We again stayed over what I thought was a pub. It was more of a nightclub. We should have guessed there might be an issue when we entered our room and their where disposable ear plugs on the nightstands. As we were walking back after the game at around 9:30 p.m., we notice this long line….nearly a block long….that is to enter the nightclub under our room, which is now thumping to a techno beat that you could feel in your bones a block away. Fantastic. Did I mention there isn’t AC in Ireland in most places? The windows are left open at night to let the cool air in…because there was a heatwave going on at the time. I was able to sleep okay, but Rich wasn’t able to fall asleep right away. This was good because at midnight, a random French woman from a room near ours knocked on the door needing to borrow our hair dryer…as she was getting ready to go out on the town….at MIDNIGHT. The next night must have been karoke night or something because I was able to sing along to the people at the bar that were singing songs. I was particularly surprised to hear “Take Me Home, Country Roads” by John Denver being sung at the top of their lungs. I told my son, Tim, who used to live in West Virginia, about it and he dared me to go down and ask anyone there to point out West Virginia on a map. LOL

We spent our last day on a walking tour of the grounds of the castle and Trinity College. Our guide, Brian, was exceptional. Again, there was a lot of history involved. History in the U.S. in NOTHING compared to Irish history. They have working buildings older than our country. We learned a lot about the Book of Kells, which is housed at Trinity College. It is an illustrated manuscript of the Gospels from 900 AD…and it is in remarkable condition with vibrantly colored pages. Trinity College has been its custodian since the 1600’s. We also looked at the Long Room, a library of antiquated manuscripts from all over the world. It also holds the Brian Barue harp…the symbol of Ireland. (and when turned the opposite direction, the symbol of Guiness beer).
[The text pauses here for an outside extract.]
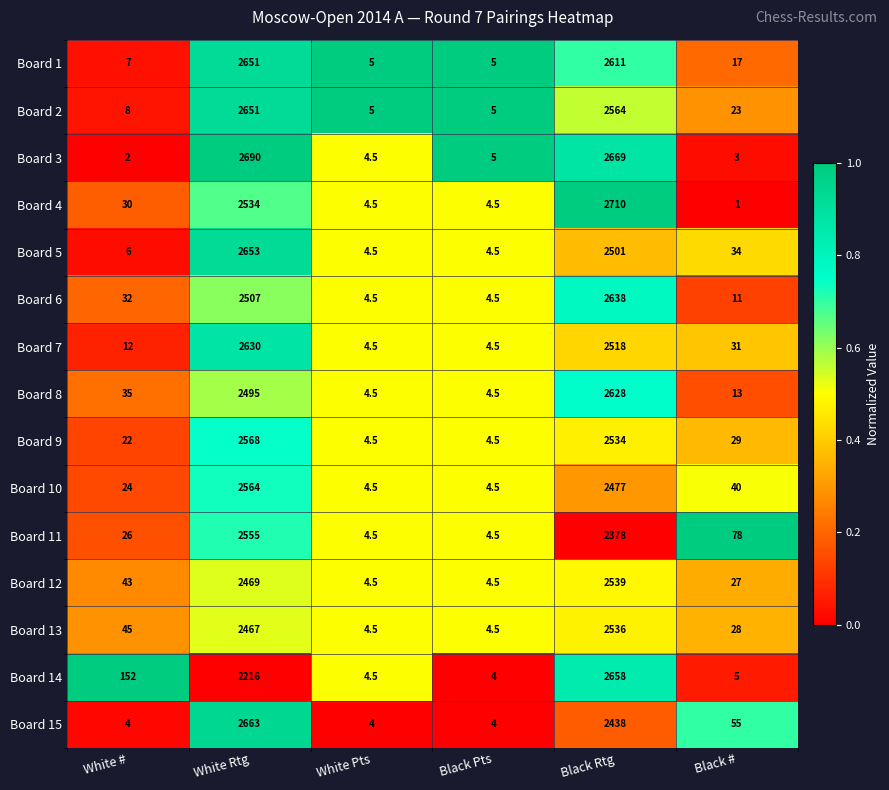

What is the sum of the Board 1 values at Black # and Black Pts?

22.0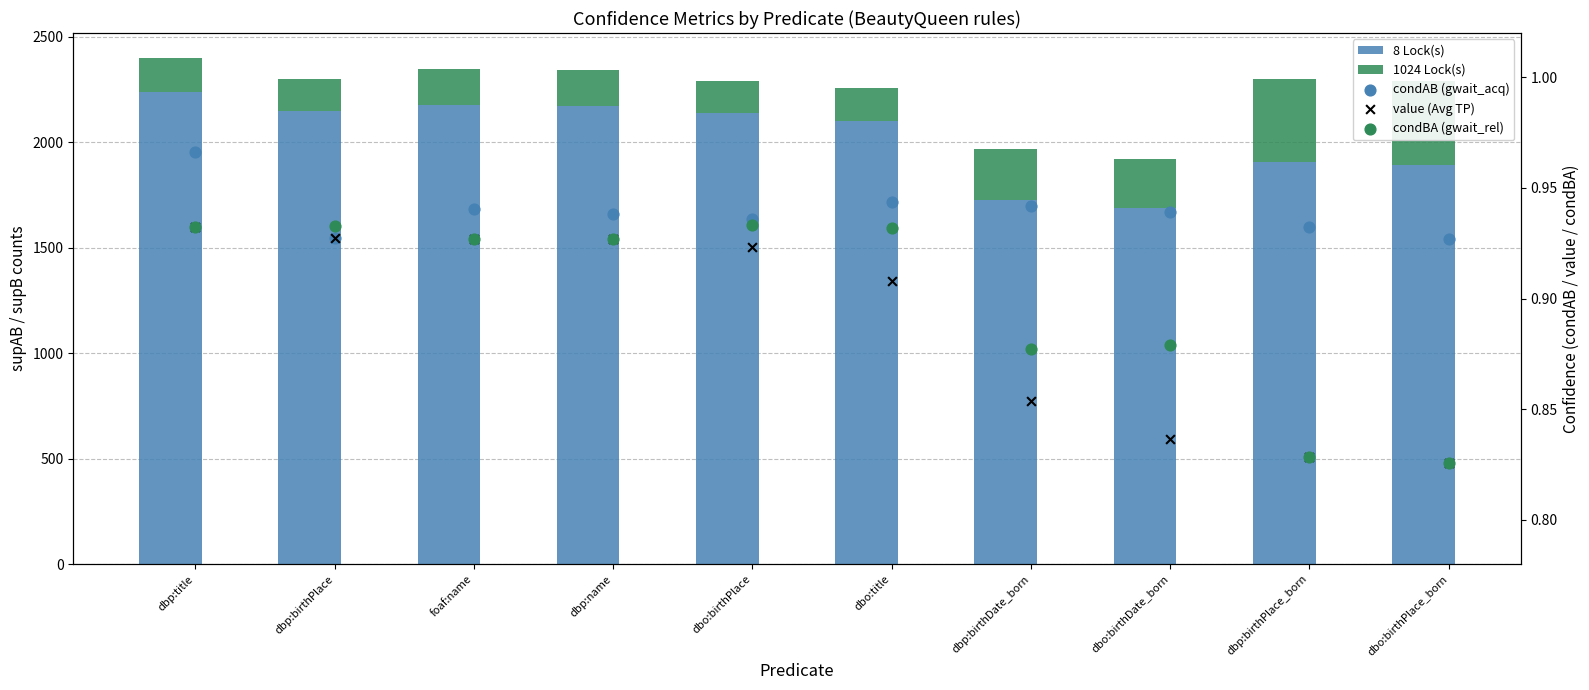

What are all the series names shown in the legend?

8 Lock(s), 1024 Lock(s), condAB (gwait_acq), value (Avg TP), condBA (gwait_rel)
We spent the afternoon touring the city on the hop on/hop off bus. I highly recommend this mode of transportation and as a way of getting to know the city you are visiting. We have been on probably a dozen of these buses in cities around the world. You learn a lot of random facts on these buses. Dublin is the 2nd most expensive city in Europe to live in. Guiness is the largest exporter of beer in the world. Three million pints are made a day and two million are exported. Arthur Guiness and his wife, Olivia, had 21 children and was the 23rd richest person in the world at the time of his life. They cared very much for their employees giving them their own housing and hospital. Most employees worked for life for the company as they were treated so well. There is another distillery in Dublin called Pearse Lyons and it is located in St. James Church…the only distillery in a church. To continue on with drinking…Jameson Irish Whiskey did so well with his whiskey because he triple distills it. Queen Elizabeth II visited Ireland in 2011. That was the first time a British monarch had visited Ireland in 100 years. There are approximately 6 million people who live on the Irish Island – 4.5 in the Republic of Ireland and 1.5 in Northern Ireland. Ireland averages about 7 cm a month in rain. No wonder it is so green! Last tidbit of random nit noid information…the explanation of the Irish flag. The top stripe is green to represent the Catholics. The white stripe is to represent peace between the green and orange stripes….because the orange stripe represents the Protestants.

We went by a lot of beautiful places with a lot of history involved. The statue of Molly Malone….and the Church of St. Patrick. I would have really loved to have gone in and looked around, said a prayer…even looked through their gift shop. However, they had a steep fee to enter the church…an actively used church, I might add, and I had a flashback to the Bible and Jesus overturning the money changing tables in the temple and I refused to pay to enter into a house of worship to pray. I did take photos outside though.